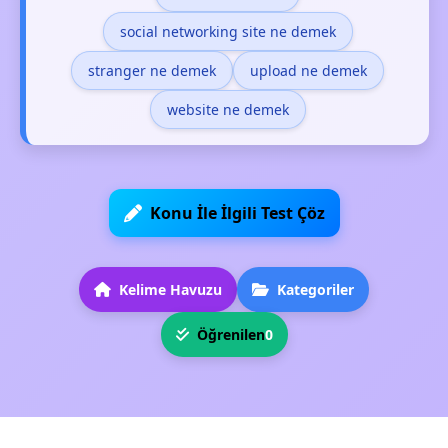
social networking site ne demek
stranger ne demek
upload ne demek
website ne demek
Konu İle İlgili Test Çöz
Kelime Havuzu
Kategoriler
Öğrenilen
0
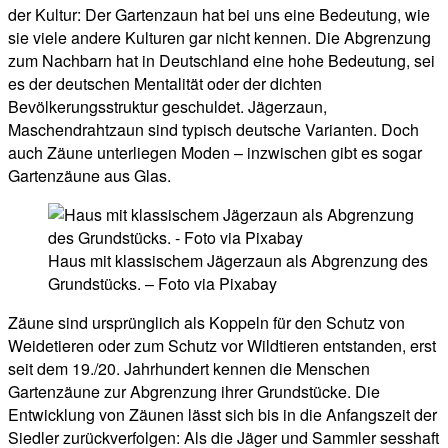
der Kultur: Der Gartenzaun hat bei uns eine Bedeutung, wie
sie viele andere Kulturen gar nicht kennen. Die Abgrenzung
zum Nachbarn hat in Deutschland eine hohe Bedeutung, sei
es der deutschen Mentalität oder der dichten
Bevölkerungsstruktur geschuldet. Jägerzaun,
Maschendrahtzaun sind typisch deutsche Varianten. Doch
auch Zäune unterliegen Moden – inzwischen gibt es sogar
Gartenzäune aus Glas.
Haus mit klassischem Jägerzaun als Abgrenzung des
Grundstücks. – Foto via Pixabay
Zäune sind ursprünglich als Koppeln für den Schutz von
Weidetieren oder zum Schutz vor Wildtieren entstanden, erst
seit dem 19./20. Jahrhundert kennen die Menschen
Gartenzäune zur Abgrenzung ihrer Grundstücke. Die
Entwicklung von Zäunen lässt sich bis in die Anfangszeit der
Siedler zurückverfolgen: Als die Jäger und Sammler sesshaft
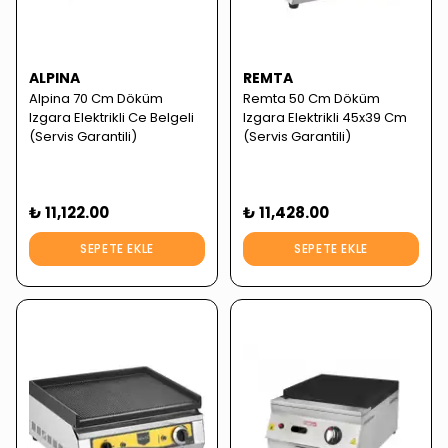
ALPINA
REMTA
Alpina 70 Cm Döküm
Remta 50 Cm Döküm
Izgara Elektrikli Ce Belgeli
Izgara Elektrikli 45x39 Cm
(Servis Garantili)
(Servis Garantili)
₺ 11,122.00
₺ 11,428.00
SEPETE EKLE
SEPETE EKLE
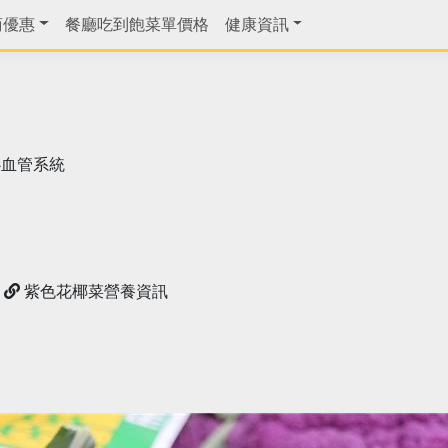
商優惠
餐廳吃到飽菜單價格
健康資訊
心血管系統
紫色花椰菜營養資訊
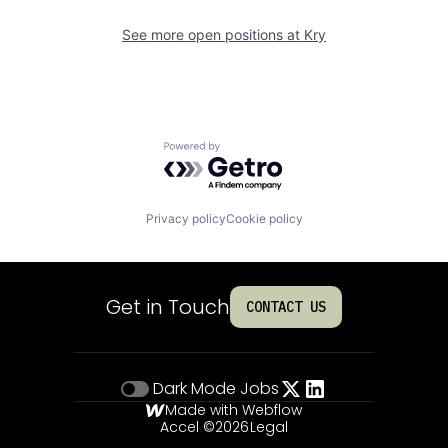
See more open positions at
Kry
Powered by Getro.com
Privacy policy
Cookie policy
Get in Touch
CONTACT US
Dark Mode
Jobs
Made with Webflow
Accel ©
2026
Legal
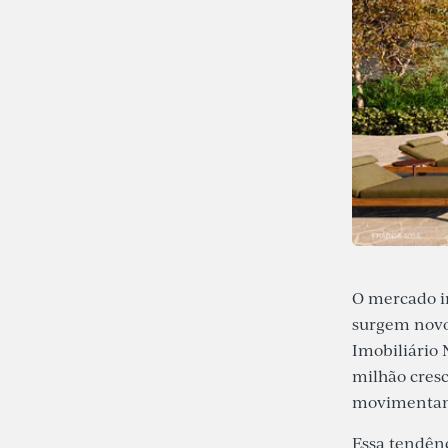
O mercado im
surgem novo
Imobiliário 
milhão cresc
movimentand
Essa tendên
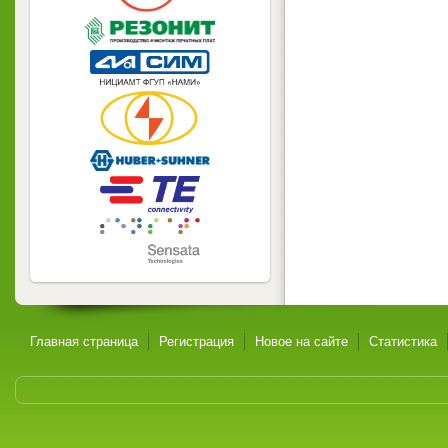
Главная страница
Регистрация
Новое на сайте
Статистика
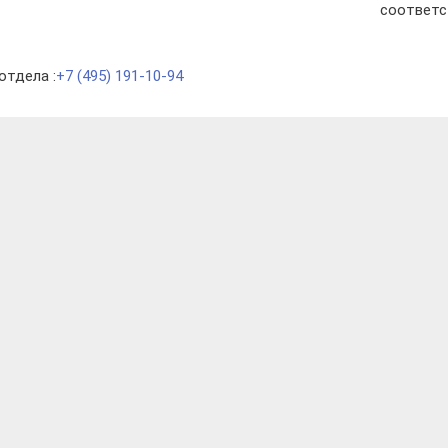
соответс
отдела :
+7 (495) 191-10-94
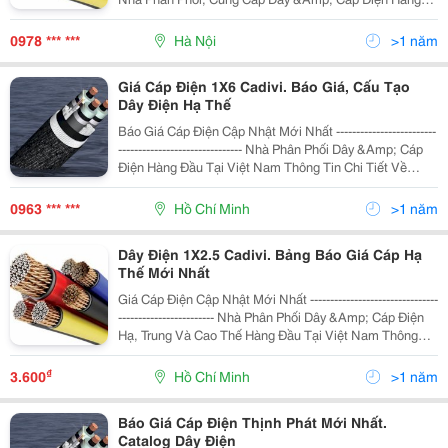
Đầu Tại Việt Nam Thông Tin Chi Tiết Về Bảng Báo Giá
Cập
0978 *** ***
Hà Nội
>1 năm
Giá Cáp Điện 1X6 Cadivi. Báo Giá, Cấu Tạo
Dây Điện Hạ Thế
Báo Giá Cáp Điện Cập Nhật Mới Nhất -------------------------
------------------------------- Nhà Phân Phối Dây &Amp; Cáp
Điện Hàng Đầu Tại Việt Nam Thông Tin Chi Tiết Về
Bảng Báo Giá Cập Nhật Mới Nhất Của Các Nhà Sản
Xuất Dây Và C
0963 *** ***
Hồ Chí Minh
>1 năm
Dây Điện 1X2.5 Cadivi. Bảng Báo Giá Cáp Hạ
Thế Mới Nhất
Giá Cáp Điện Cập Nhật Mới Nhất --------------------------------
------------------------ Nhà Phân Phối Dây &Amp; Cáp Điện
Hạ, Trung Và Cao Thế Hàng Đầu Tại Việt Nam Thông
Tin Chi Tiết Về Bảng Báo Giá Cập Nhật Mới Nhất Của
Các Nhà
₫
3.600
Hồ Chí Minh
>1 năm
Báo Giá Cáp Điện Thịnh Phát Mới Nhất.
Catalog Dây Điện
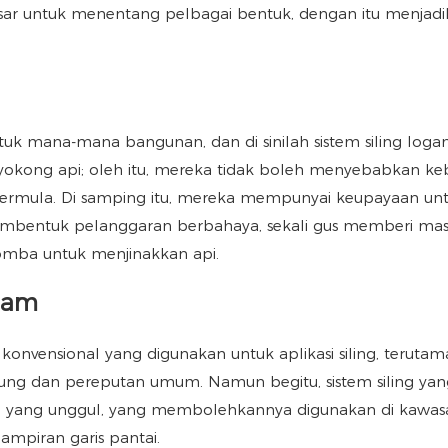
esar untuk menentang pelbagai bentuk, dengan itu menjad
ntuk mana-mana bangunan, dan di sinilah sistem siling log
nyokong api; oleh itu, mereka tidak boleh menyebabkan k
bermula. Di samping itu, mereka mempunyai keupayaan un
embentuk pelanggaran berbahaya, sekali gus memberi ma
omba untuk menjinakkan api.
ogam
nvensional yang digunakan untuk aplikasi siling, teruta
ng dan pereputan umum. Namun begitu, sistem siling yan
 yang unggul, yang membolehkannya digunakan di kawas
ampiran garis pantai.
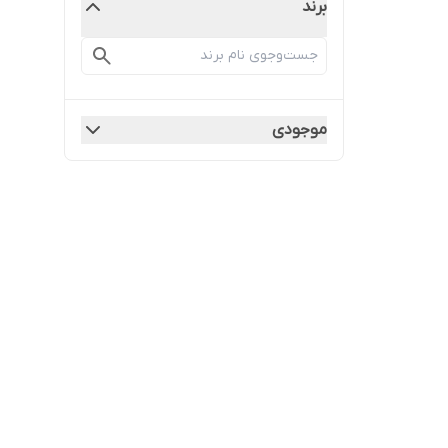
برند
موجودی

:: WORK INSTRUCTION ::
Write out the text of the material above again, swapping "SEPETE EKLE" for "ADD TO CART" wherever it appears and leaving everything else unchanged. Leave the pictures out.

:: EXERCISE ANSWER ::
social networking site ne demek
stranger ne demek
upload ne demek
website ne demek
Konu İle İlgili Test Çöz
Kelime Havuzu
Kategoriler
Öğrenilen
0
der Kultur: Der Gartenzaun hat bei uns eine Bedeutung, wie
sie viele andere Kulturen gar nicht kennen. Die Abgrenzung
zum Nachbarn hat in Deutschland eine hohe Bedeutung, sei
es der deutschen Mentalität oder der dichten
Bevölkerungsstruktur geschuldet. Jägerzaun,
Maschendrahtzaun sind typisch deutsche Varianten. Doch
auch Zäune unterliegen Moden – inzwischen gibt es sogar
Gartenzäune aus Glas.
Haus mit klassischem Jägerzaun als Abgrenzung des
Grundstücks. – Foto via Pixabay
Zäune sind ursprünglich als Koppeln für den Schutz von
Weidetieren oder zum Schutz vor Wildtieren entstanden, erst
seit dem 19./20. Jahrhundert kennen die Menschen
Gartenzäune zur Abgrenzung ihrer Grundstücke. Die
Entwicklung von Zäunen lässt sich bis in die Anfangszeit der
Siedler zurückverfolgen: Als die Jäger und Sammler sesshaft
ALPINA
REMTA
Alpina 70 Cm Döküm
Remta 50 Cm Döküm
Izgara Elektrikli Ce Belgeli
Izgara Elektrikli 45x39 Cm
(Servis Garantili)
(Servis Garantili)
₺ 11,122.00
₺ 11,428.00
ADD TO CART
ADD TO CART
商優惠
餐廳吃到飽菜單價格
健康資訊
心血管系統
紫色花椰菜營養資訊
See more open positions at
Kry
Powered by Getro.com
Privacy policy
Cookie policy
Get in Touch
CONTACT US
Dark Mode
Jobs
Made with Webflow
Accel ©
2026
Legal
O mercado im
surgem novo
Imobiliário 
milhão cresc
movimentand
Essa tendên
Главная страница
Регистрация
Новое на сайте
Статистика
соответс
отдела :
+7 (495) 191-10-94
Đầu Tại Việt Nam Thông Tin Chi Tiết Về Bảng Báo Giá
Cập
0978 *** ***
Hà Nội
>1 năm
Giá Cáp Điện 1X6 Cadivi. Báo Giá, Cấu Tạo
Dây Điện Hạ Thế
Báo Giá Cáp Điện Cập Nhật Mới Nhất -------------------------
------------------------------- Nhà Phân Phối Dây &Amp; Cáp
Điện Hàng Đầu Tại Việt Nam Thông Tin Chi Tiết Về
Bảng Báo Giá Cập Nhật Mới Nhất Của Các Nhà Sản
Xuất Dây Và C
0963 *** ***
Hồ Chí Minh
>1 năm
Dây Điện 1X2.5 Cadivi. Bảng Báo Giá Cáp Hạ
Thế Mới Nhất
Giá Cáp Điện Cập Nhật Mới Nhất --------------------------------
------------------------ Nhà Phân Phối Dây &Amp; Cáp Điện
Hạ, Trung Và Cao Thế Hàng Đầu Tại Việt Nam Thông
Tin Chi Tiết Về Bảng Báo Giá Cập Nhật Mới Nhất Của
Các Nhà
₫
3.600
Hồ Chí Minh
>1 năm
Báo Giá Cáp Điện Thịnh Phát Mới Nhất.
Catalog Dây Điện
esar untuk menentang pelbagai bentuk, dengan itu menjad
ntuk mana-mana bangunan, dan di sinilah sistem siling log
nyokong api; oleh itu, mereka tidak boleh menyebabkan k
bermula. Di samping itu, mereka mempunyai keupayaan un
embentuk pelanggaran berbahaya, sekali gus memberi ma
omba untuk menjinakkan api.
ogam
nvensional yang digunakan untuk aplikasi siling, teruta
ng dan pereputan umum. Namun begitu, sistem siling yan
 yang unggul, yang membolehkannya digunakan di kawas
ampiran garis pantai.
برند
موجودی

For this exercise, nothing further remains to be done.